**Exercise goal:** Reproduce every entry below exactly, minus the pictures.

(Saved data entries)

*** Block opens ***

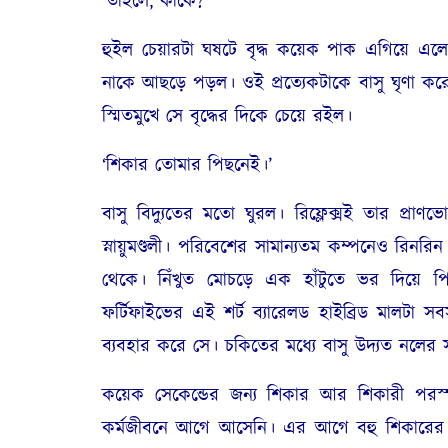
‘
তাহলে
,
কাকে
?’
হুইল চেয়ারটা ঘষটে বৃদ্ধ কয়েক পাক এগিয়ে এল
নাকে আছড়ে পড়ল। ওই প্রত্যেকটাকে বাসু ঘৃণা কর
স্মিতমুখে সে বৃদ্ধের দিকে চেয়ে রইল।
‘
শিকার তোমার পিছনেই।’
বাসু বিদ্যুতের মতো ঘুরল। রিফ্লেক্সই তার প্রাণভো
স্নায়ুমণ্ডলী। পরিবেশের সামান্যতম কম্পনেও রিন
থেকে। নিঁখুত মোচড়ে এক হাঁটুতে ভর দিয়ে প
ফর্টিফাইভের এই শর্ট ব্যারেলড হাইব্রিড মালটা স
ব্যবহার করে সে। চকিতের মধ্যে বাসু উদ্যত নলের
কয়েক সেকেন্ডের জন্য শিকার আর শিকারী পরস্প
কর্মজীবনে আগে আসেনি। এর আগে বহু শিকারের সঙ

*** Block closes ***

**Result below:**
‘
তাহলে
,
কাকে
?’
হুইল চেয়ারটা ঘষটে বৃদ্ধ কয়েক পাক এগিয়ে এল
নাকে আছড়ে পড়ল। ওই প্রত্যেকটাকে বাসু ঘৃণা কর
স্মিতমুখে সে বৃদ্ধের দিকে চেয়ে রইল।
‘
শিকার তোমার পিছনেই।’
বাসু বিদ্যুতের মতো ঘুরল। রিফ্লেক্সই তার প্রাণভো
স্নায়ুমণ্ডলী। পরিবেশের সামান্যতম কম্পনেও রিন
থেকে। নিঁখুত মোচড়ে এক হাঁটুতে ভর দিয়ে প
ফর্টিফাইভের এই শর্ট ব্যারেলড হাইব্রিড মালটা স
ব্যবহার করে সে। চকিতের মধ্যে বাসু উদ্যত নলের
কয়েক সেকেন্ডের জন্য শিকার আর শিকারী পরস্প
কর্মজীবনে আগে আসেনি। এর আগে বহু শিকারের সঙ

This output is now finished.